According to the COB rules payment will proceed as:

  1. Primary plan pays first: The primary insurance plan pays its share of the medical bill according to its coverage rules. The total bill is $8,000. Hassan has a $1,000 deductible and 80% coinsurance. First, the deductible is applied, reducing the bill to $7,000. The plan then pays 80% of $7,000, which equals $5,600. So, the primary plan pays $5,600, and the remaining balance is $2,400 left as PR 1 & PR 2.

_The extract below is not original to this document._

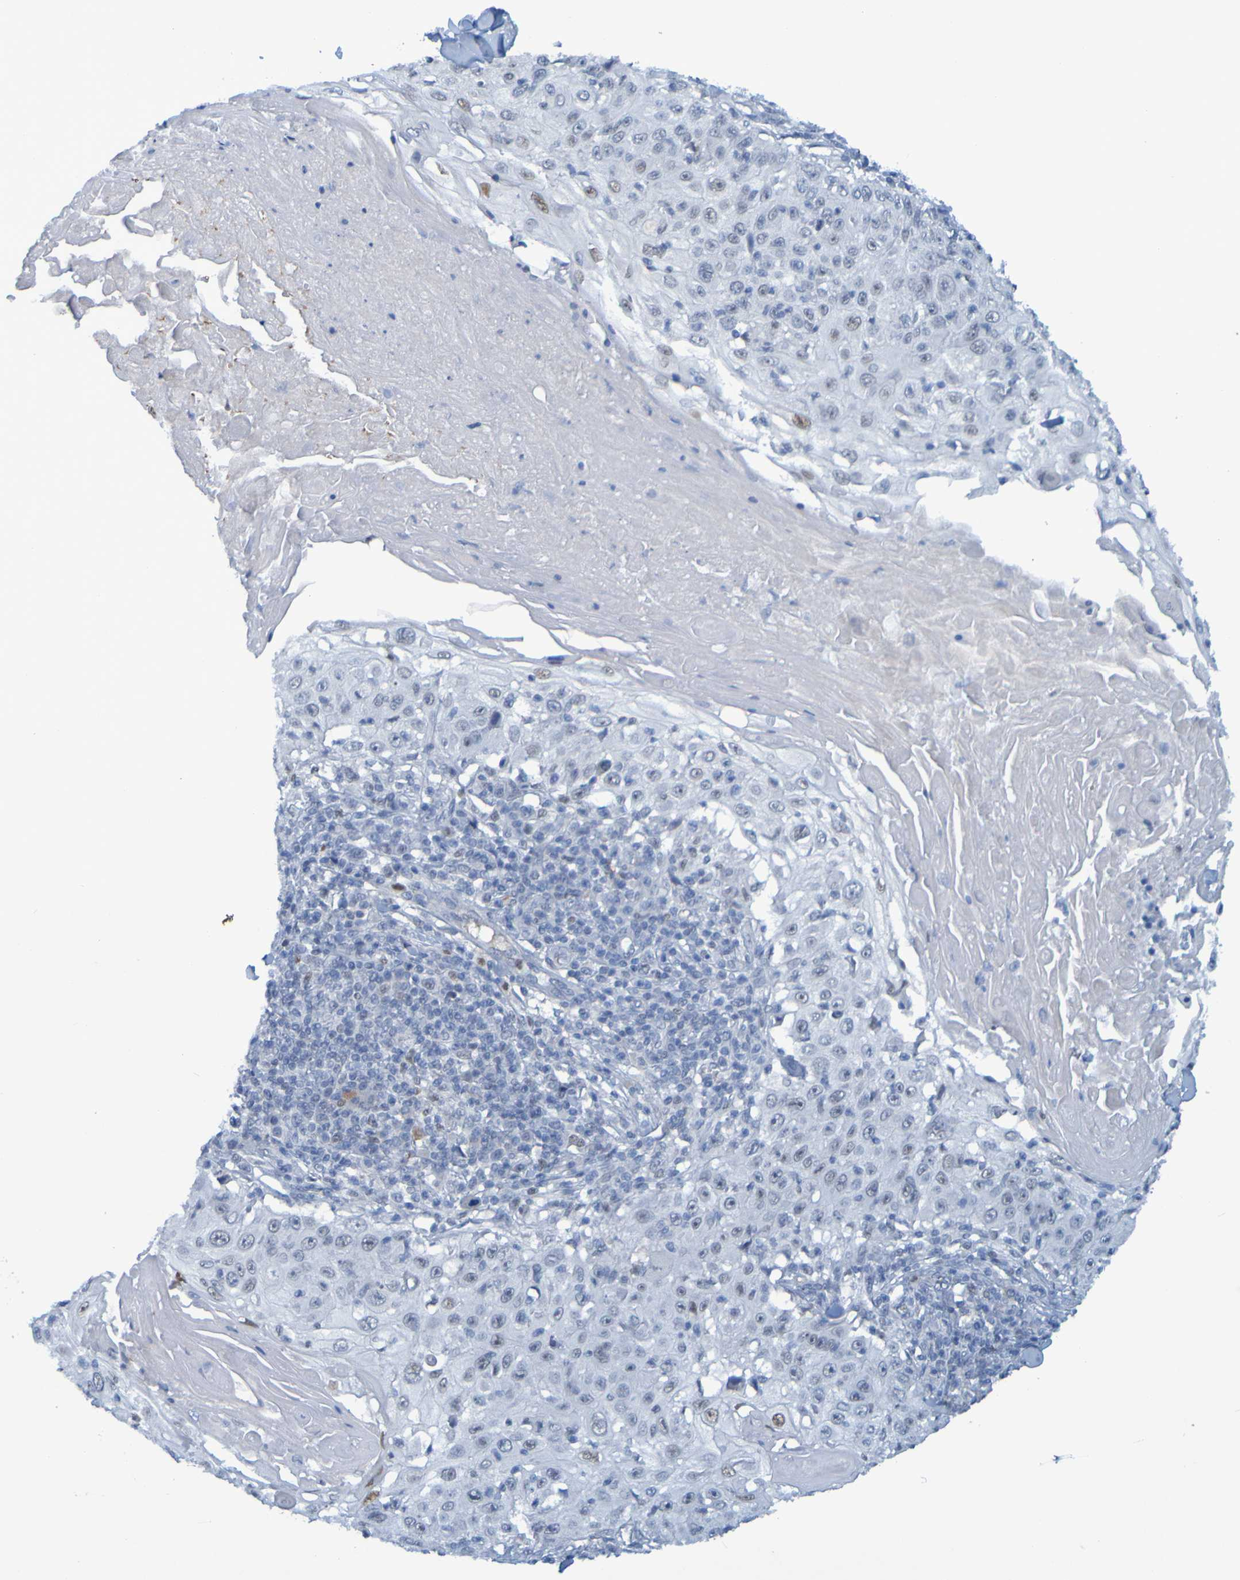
{"staining": {"intensity": "negative", "quantity": "none", "location": "none"}, "tissue": "skin cancer", "cell_type": "Tumor cells", "image_type": "cancer", "snomed": [{"axis": "morphology", "description": "Squamous cell carcinoma, NOS"}, {"axis": "topography", "description": "Skin"}], "caption": "High magnification brightfield microscopy of squamous cell carcinoma (skin) stained with DAB (brown) and counterstained with hematoxylin (blue): tumor cells show no significant positivity.", "gene": "USP36", "patient": {"sex": "male", "age": 86}}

  2. Secondary plan pays second: The secondary plan reviews the remaining $2,400 balance, which includes $1,000 (PR 1) and $1,400 (PR 2)—a total of $2,400. According to the plan’s coverage rules, it pays 90% of the remaining balance. 90% of $2,400 equals $2,160, but a $500 deductible still applies. After deducting that, the secondary plan pays $1,660. The new remaining balance is $740 leftover by secondary insurance.

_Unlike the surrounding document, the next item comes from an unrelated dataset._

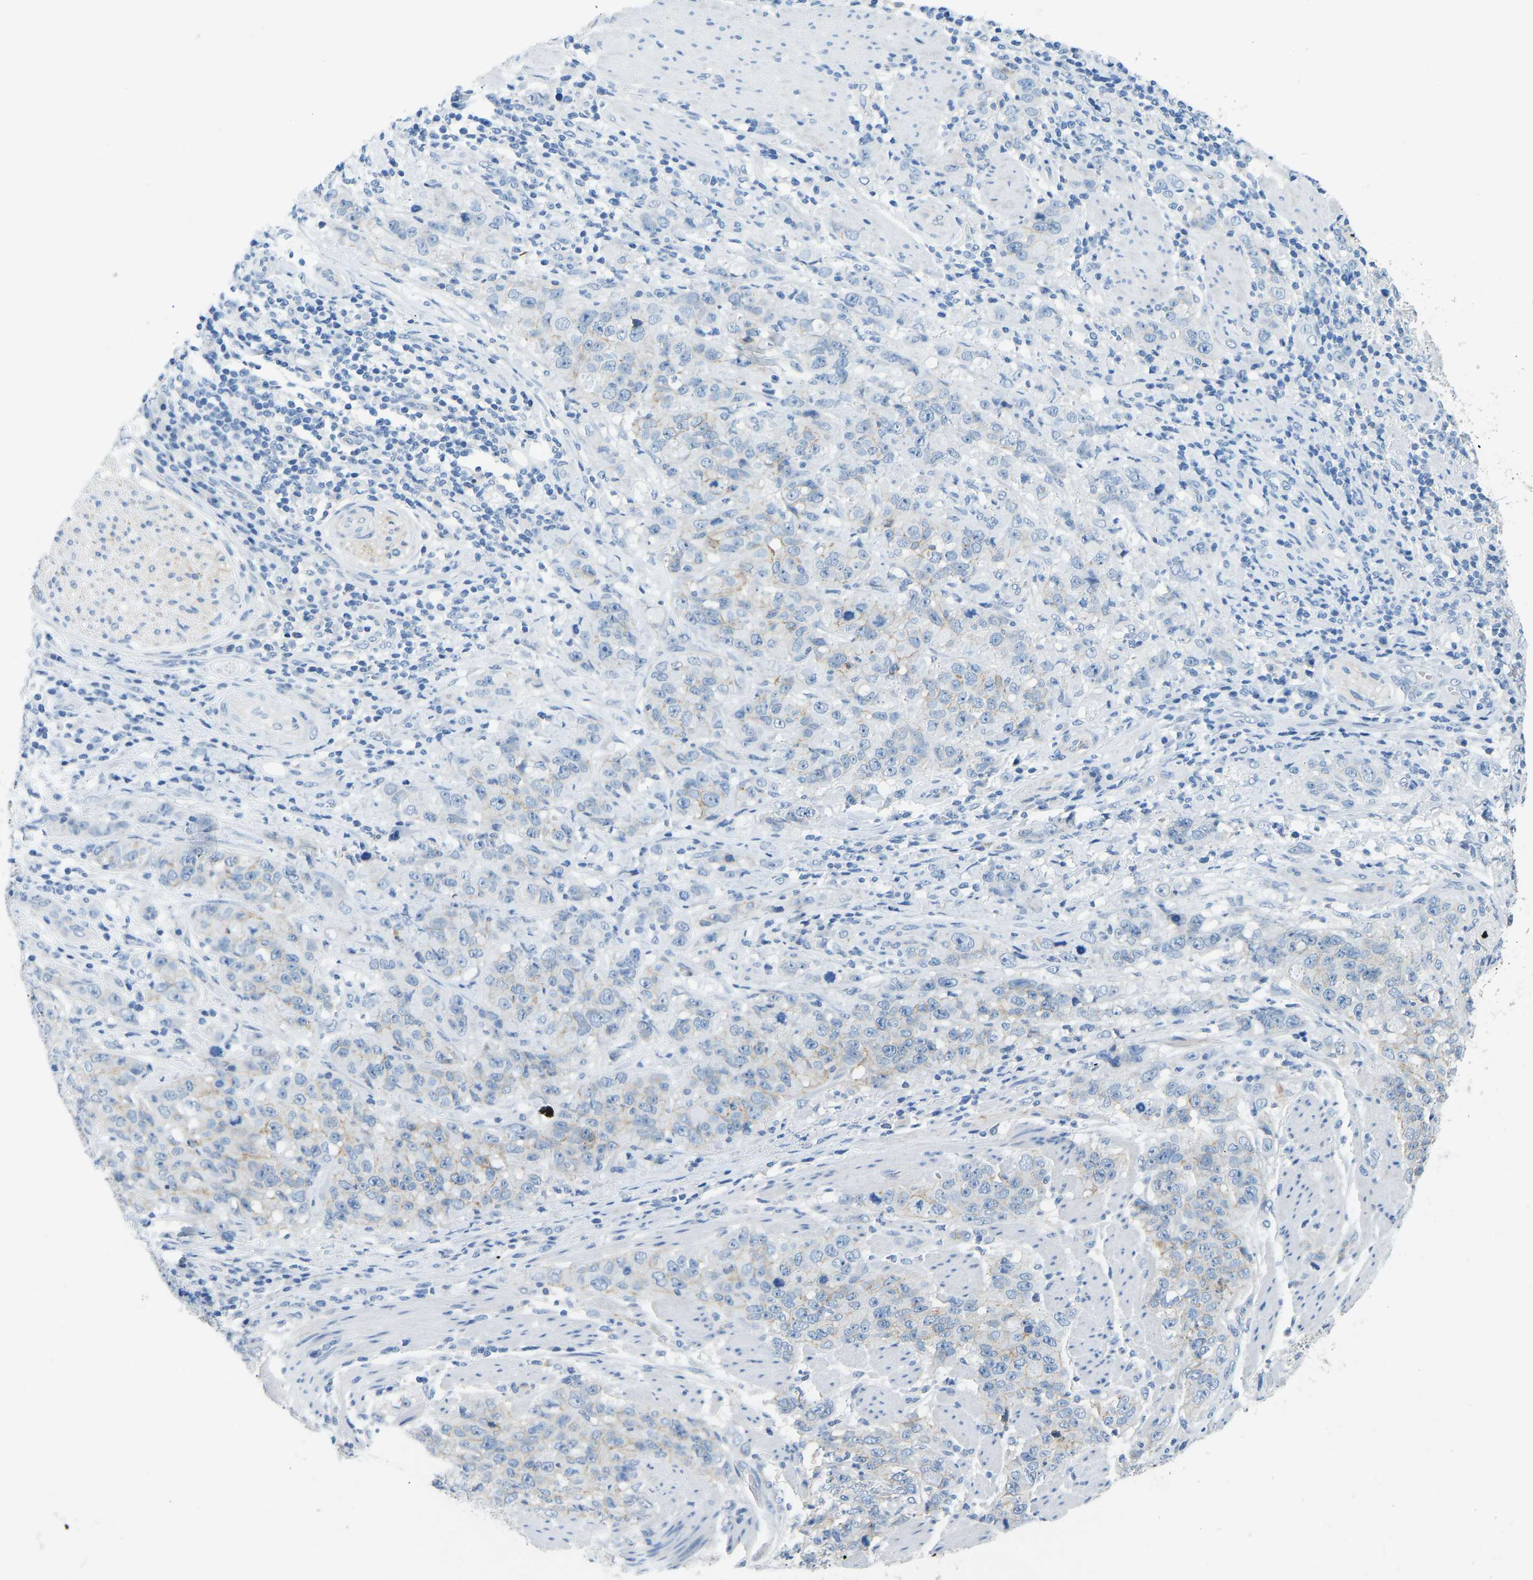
{"staining": {"intensity": "moderate", "quantity": "25%-75%", "location": "cytoplasmic/membranous"}, "tissue": "stomach cancer", "cell_type": "Tumor cells", "image_type": "cancer", "snomed": [{"axis": "morphology", "description": "Adenocarcinoma, NOS"}, {"axis": "topography", "description": "Stomach"}], "caption": "A histopathology image of human stomach adenocarcinoma stained for a protein reveals moderate cytoplasmic/membranous brown staining in tumor cells. Immunohistochemistry stains the protein in brown and the nuclei are stained blue.", "gene": "ATP1A1", "patient": {"sex": "male", "age": 48}}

  3. Tertiary plan pays third: The tertiary plan then reviews the $740 remaining balance. As the services are 100% approved, the tertiary insurance plan pays the full $740 according to its coverage rules.

Conclusion

By coordinating benefits, Hassan receives a total payment of $7,160 from the primary and secondary insurance plans, while the tertiary plan covers the remaining balance, leaving Hassan with zero out-of-pocket cost. However, from this sequence, we can understand that if the tertiary plan was not available, Hassan would have to pay that $740 balance out of pocket. Similarly, if there was no secondary insurance, then the secondary balance would also become Hassan’s financial responsibility. It’s important to note that any amount not covered (PR) by the available insurance plans becomes the patient's responsibility, unless the patient has another insurance policy in the coordination sequence. For example, after the primary insurance pays, if there is no secondary plan, the remaining balance is billed directly to the patient. If a secondary plan exists, we proceed to bill it first, and the same logic applies to tertiary insurance.